To prove the AM GM inequality, one would firstly prove the $2^k$ case such that $ a_1 a_2 a_3...a_{2^k} \leq \frac{a_1+ a_2+ a_3...+a_{2^k} }{2^k}$ given by induction. To prove the odd cases, the sequence would be padded by the average, $A$
$A \equiv \frac{a_1+ a_2+ a_3...+a_{n} }{n}$,
such that there are enough copies of the average $A$ onto the $2^k$ case of the AM GM inequality, as shown.
$ [a_1 a_2 a_3...a_{n} × A^{2^k-n}]^\frac{1}{2^k} \leq \frac{a_1+ a_2+ a_3...+a_{n} +(2^k-n)A }{2^k} = \frac{2^k ×A}{2^k} = A$
Resolving the $LHS$ and $RHS$ for $A$ provides the AM GM inequality.
My question pertains to the value of $A$ itself. Wouldn't the value be arbitrary in the sense that changing the value of A would yield an arbitrary bound? Why is the average of the values used here instead (in the sense of how would one know beforehand to purposely select its average)?

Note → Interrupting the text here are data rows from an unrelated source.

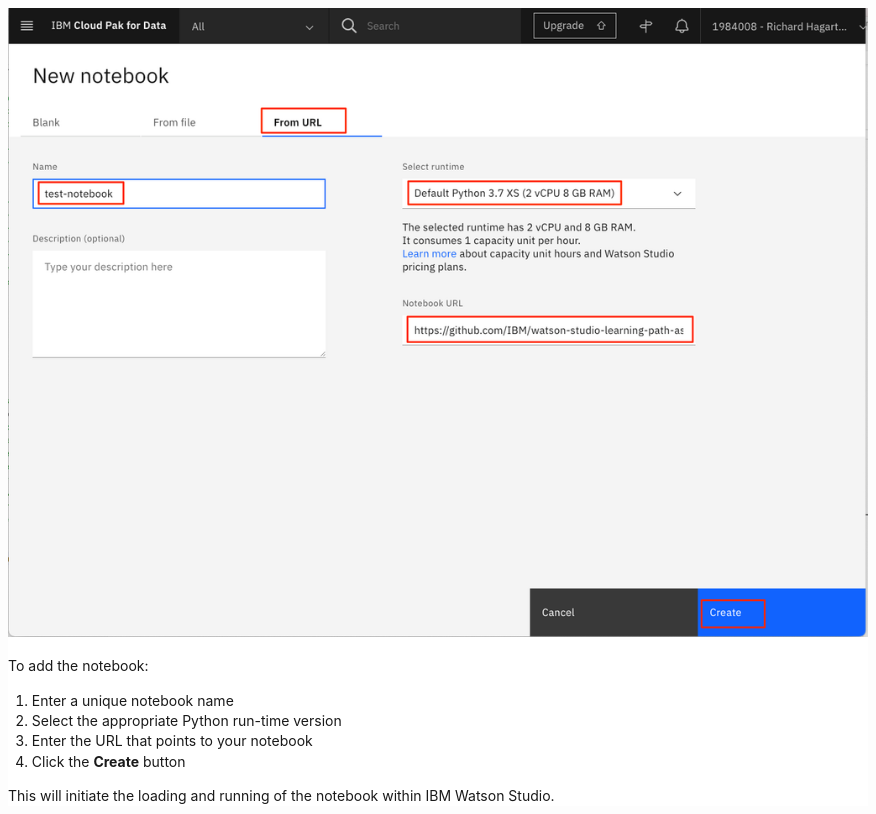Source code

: ![notebook-load-url](images/notebook-load-url.png)

To add the notebook:

1. Enter a unique notebook name
2. Select the appropriate Python run-time version
3. Enter the URL that points to your notebook
4. Click the **Create** button

This will initiate the loading and running of the notebook within IBM Watson Studio.
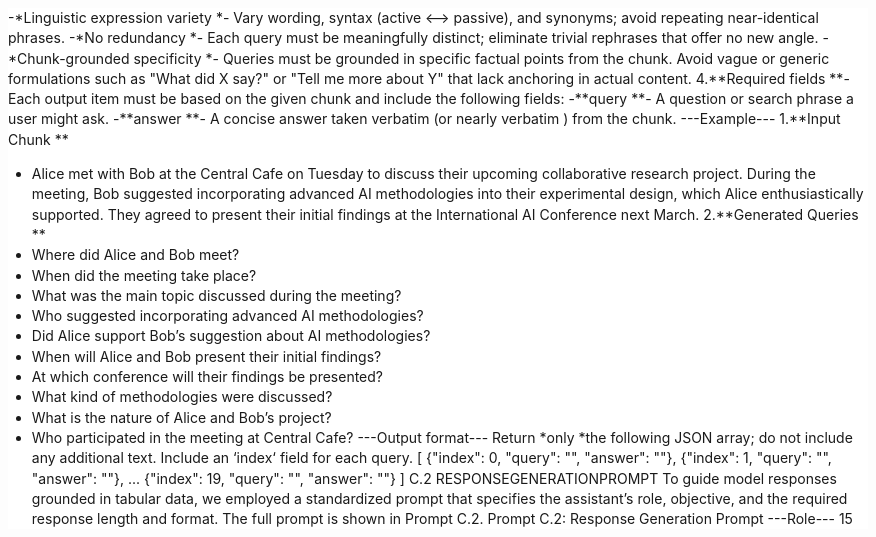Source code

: -*Linguistic expression variety *- Vary wording, syntax (active
<--> passive), and synonyms; avoid repeating near-identical
phrases.
-*No redundancy *- Each query must be meaningfully distinct;
eliminate trivial rephrases that offer no new angle.
-*Chunk-grounded specificity *- Queries must be grounded in
specific factual points from the chunk. Avoid vague or generic
formulations such as "What did X say?" or "Tell me more about Y"
that lack anchoring in actual content.
4.**Required fields **- Each output item must be based on the given
chunk and include the following fields:
-**query **- A question or search phrase a user might ask.
-**answer **- A concise answer taken verbatim (or nearly verbatim
) from the chunk.
---Example---
1.**Input Chunk **
- Alice met with Bob at the Central Cafe on Tuesday to discuss
their upcoming collaborative research project. During the
meeting, Bob suggested incorporating advanced AI methodologies
into their experimental design, which Alice enthusiastically
supported. They agreed to present their initial findings at the
International AI Conference next March.
2.**Generated Queries **
- Where did Alice and Bob meet?
- When did the meeting take place?
- What was the main topic discussed during the meeting?
- Who suggested incorporating advanced AI methodologies?
- Did Alice support Bob’s suggestion about AI methodologies?
- When will Alice and Bob present their initial findings?
- At which conference will their findings be presented?
- What kind of methodologies were discussed?
- What is the nature of Alice and Bob’s project?
- Who participated in the meeting at Central Cafe?
---Output format---
Return *only *the following JSON array; do not include any additional
text. Include an ‘index‘ field for each query.
[
{"index": 0, "query": "", "answer": ""},
{"index": 1, "query": "", "answer": ""},
...
{"index": 19, "query": "", "answer": ""}
]
C.2 RESPONSEGENERATIONPROMPT
To guide model responses grounded in tabular data, we employed a standardized prompt that specifies
the assistant’s role, objective, and the required response length and format. The full prompt is shown
in Prompt C.2.
Prompt C.2: Response Generation Prompt
---Role---
15
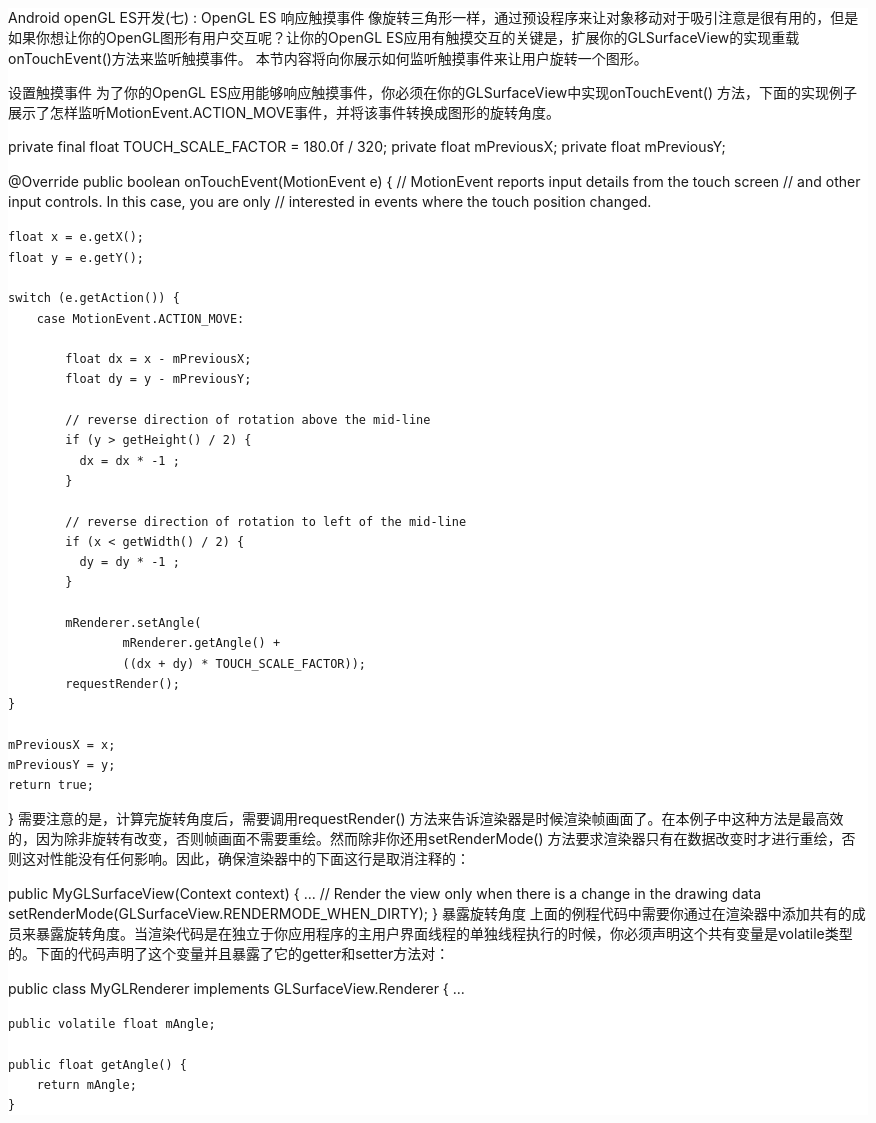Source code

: Android openGL ES开发(七) : OpenGL ES 响应触摸事件
像旋转三角形一样，通过预设程序来让对象移动对于吸引注意是很有用的，但是如果你想让你的OpenGL图形有用户交互呢？让你的OpenGL
ES应用有触摸交互的关键是，扩展你的GLSurfaceView的实现重载onTouchEvent()方法来监听触摸事件。 本节内容将向你展示如何监听触摸事件来让用户旋转一个图形。

设置触摸事件 为了你的OpenGL ES应用能够响应触摸事件，你必须在你的GLSurfaceView中实现onTouchEvent()
方法，下面的实现例子展示了怎样监听MotionEvent.ACTION_MOVE事件，并将该事件转换成图形的旋转角度。

private final float TOUCH_SCALE_FACTOR = 180.0f / 320; private float mPreviousX; private float
mPreviousY;

@Override public boolean onTouchEvent(MotionEvent e) { // MotionEvent reports input details from the
touch screen // and other input controls. In this case, you are only // interested in events where
the touch position changed.

    float x = e.getX();
    float y = e.getY();

    switch (e.getAction()) {
        case MotionEvent.ACTION_MOVE:

            float dx = x - mPreviousX;
            float dy = y - mPreviousY;

            // reverse direction of rotation above the mid-line
            if (y > getHeight() / 2) {
              dx = dx * -1 ;
            }

            // reverse direction of rotation to left of the mid-line
            if (x < getWidth() / 2) {
              dy = dy * -1 ;
            }

            mRenderer.setAngle(
                    mRenderer.getAngle() +
                    ((dx + dy) * TOUCH_SCALE_FACTOR));
            requestRender();
    }

    mPreviousX = x;
    mPreviousY = y;
    return true;

} 需要注意的是，计算完旋转角度后，需要调用requestRender()
方法来告诉渲染器是时候渲染帧画面了。在本例子中这种方法是最高效的，因为除非旋转有改变，否则帧画面不需要重绘。然而除非你还用setRenderMode()
方法要求渲染器只有在数据改变时才进行重绘，否则这对性能没有任何影响。因此，确保渲染器中的下面这行是取消注释的：

public MyGLSurfaceView(Context context) { ... // Render the view only when there is a change in the
drawing data setRenderMode(GLSurfaceView.RENDERMODE_WHEN_DIRTY); } 暴露旋转角度
上面的例程代码中需要你通过在渲染器中添加共有的成员来暴露旋转角度。当渲染代码是在独立于你应用程序的主用户界面线程的单独线程执行的时候，你必须声明这个共有变量是volatile类型的。下面的代码声明了这个变量并且暴露了它的getter和setter方法对：

public class MyGLRenderer implements GLSurfaceView.Renderer { ...

    public volatile float mAngle;

    public float getAngle() {
        return mAngle;
    }
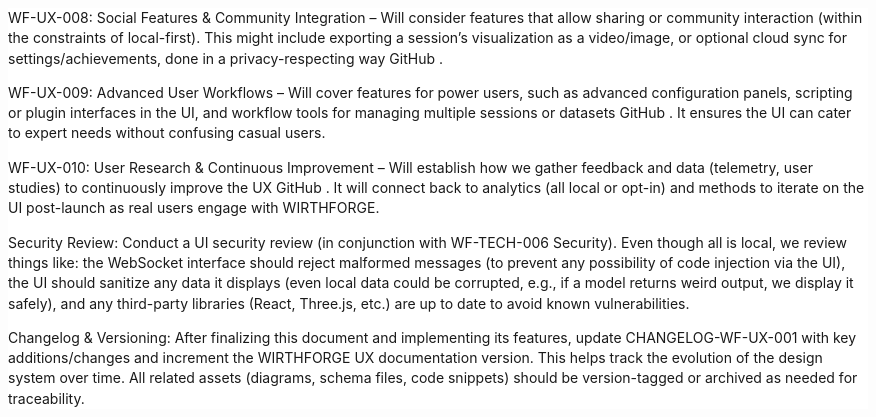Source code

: WF-UX-008: Social Features & Community Integration – Will consider features that allow sharing or community interaction (within the constraints of local-first). This might include exporting a session’s visualization as a video/image, or optional cloud sync for settings/achievements, done in a privacy-respecting way
GitHub
.

WF-UX-009: Advanced User Workflows – Will cover features for power users, such as advanced configuration panels, scripting or plugin interfaces in the UI, and workflow tools for managing multiple sessions or datasets
GitHub
. It ensures the UI can cater to expert needs without confusing casual users.

WF-UX-010: User Research & Continuous Improvement – Will establish how we gather feedback and data (telemetry, user studies) to continuously improve the UX
GitHub
. It will connect back to analytics (all local or opt-in) and methods to iterate on the UI post-launch as real users engage with WIRTHFORGE.

Security Review: Conduct a UI security review (in conjunction with WF-TECH-006 Security). Even though all is local, we review things like: the WebSocket interface should reject malformed messages (to prevent any possibility of code injection via the UI), the UI should sanitize any data it displays (even local data could be corrupted, e.g., if a model returns weird output, we display it safely), and any third-party libraries (React, Three.js, etc.) are up to date to avoid known vulnerabilities.

Changelog & Versioning: After finalizing this document and implementing its features, update CHANGELOG-WF-UX-001 with key additions/changes and increment the WIRTHFORGE UX documentation version. This helps track the evolution of the design system over time. All related assets (diagrams, schema files, code snippets) should be version-tagged or archived as needed for traceability.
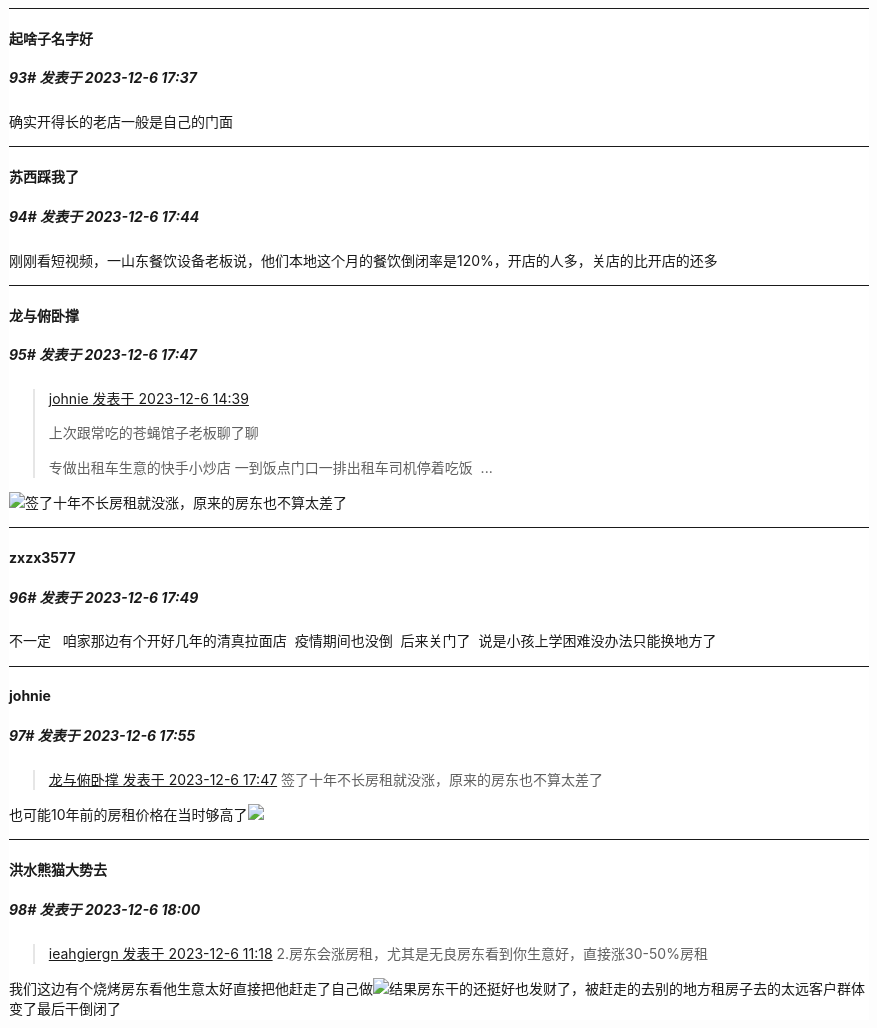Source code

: *****

####  起啥子名字好  
##### 93#       发表于 2023-12-6 17:37

确实开得长的老店一般是自己的门面


*****

####  苏西踩我了  
##### 94#       发表于 2023-12-6 17:44

刚刚看短视频，一山东餐饮设备老板说，他们本地这个月的餐饮倒闭率是120%，开店的人多，关店的比开店的还多

*****

####  龙与俯卧撑  
##### 95#       发表于 2023-12-6 17:47

<blockquote><a href="httphttps://bbs.saraba1st.com/2b/forum.php?mod=redirect&amp;goto=findpost&amp;pid=63241320&amp;ptid=2163129" target="_blank">johnie 发表于 2023-12-6 14:39</a>

上次跟常吃的苍蝇馆子老板聊了聊

专做出租车生意的快手小炒店 一到饭点门口一排出租车司机停着吃饭  ...</blockquote>
<img src="https://static.saraba1st.com/image/smiley/face2017/066.png" referrerpolicy="no-referrer">签了十年不长房租就没涨，原来的房东也不算太差了

*****

####  zxzx3577  
##### 96#       发表于 2023-12-6 17:49

不一定   咱家那边有个开好几年的清真拉面店  疫情期间也没倒  后来关门了  说是小孩上学困难没办法只能换地方了


*****

####  johnie  
##### 97#       发表于 2023-12-6 17:55

<blockquote><a href="httphttps://bbs.saraba1st.com/2b/forum.php?mod=redirect&amp;goto=findpost&amp;pid=63243415&amp;ptid=2163129" target="_blank">龙与俯卧撑 发表于 2023-12-6 17:47</a>
签了十年不长房租就没涨，原来的房东也不算太差了</blockquote>
也可能10年前的房租价格在当时够高了<img src="https://static.saraba1st.com/image/smiley/face2017/067.png" referrerpolicy="no-referrer">

*****

####  洪水熊猫大势去  
##### 98#       发表于 2023-12-6 18:00

<blockquote><a href="httphttps://bbs.saraba1st.com/2b/forum.php?mod=redirect&amp;goto=findpost&amp;pid=63239076&amp;ptid=2163129" target="_blank">ieahgiergn 发表于 2023-12-6 11:18</a>
2.房东会涨房租，尤其是无良房东看到你生意好，直接涨30-50%房租</blockquote>
我们这边有个烧烤房东看他生意太好直接把他赶走了自己做<img src="https://static.saraba1st.com/image/smiley/face2017/003.png" referrerpolicy="no-referrer">结果房东干的还挺好也发财了，被赶走的去别的地方租房子去的太远客户群体变了最后干倒闭了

Instead of thinking of it as padding enough copies of $A,$ I prefer to think of the second step of Cauchy induction as proving $P(n-1)$ using $P(n)$ where $P$ is the proposition. Then it becomes a matter of using the decomposition $$\frac{a_1 +a_2+\cdots +a_{n-1}}{n-1} = \frac{1}{n}\left(a_1+a_2+\cdots+a_{n-1}+\frac{a_1+a_2+\cdots+a_{n-1}}{n-1}\right).$$ You can use $P(n)$ on the right side and then some straightforward manipulations give you $P(n-1).$ Does that make the argument more natural for you?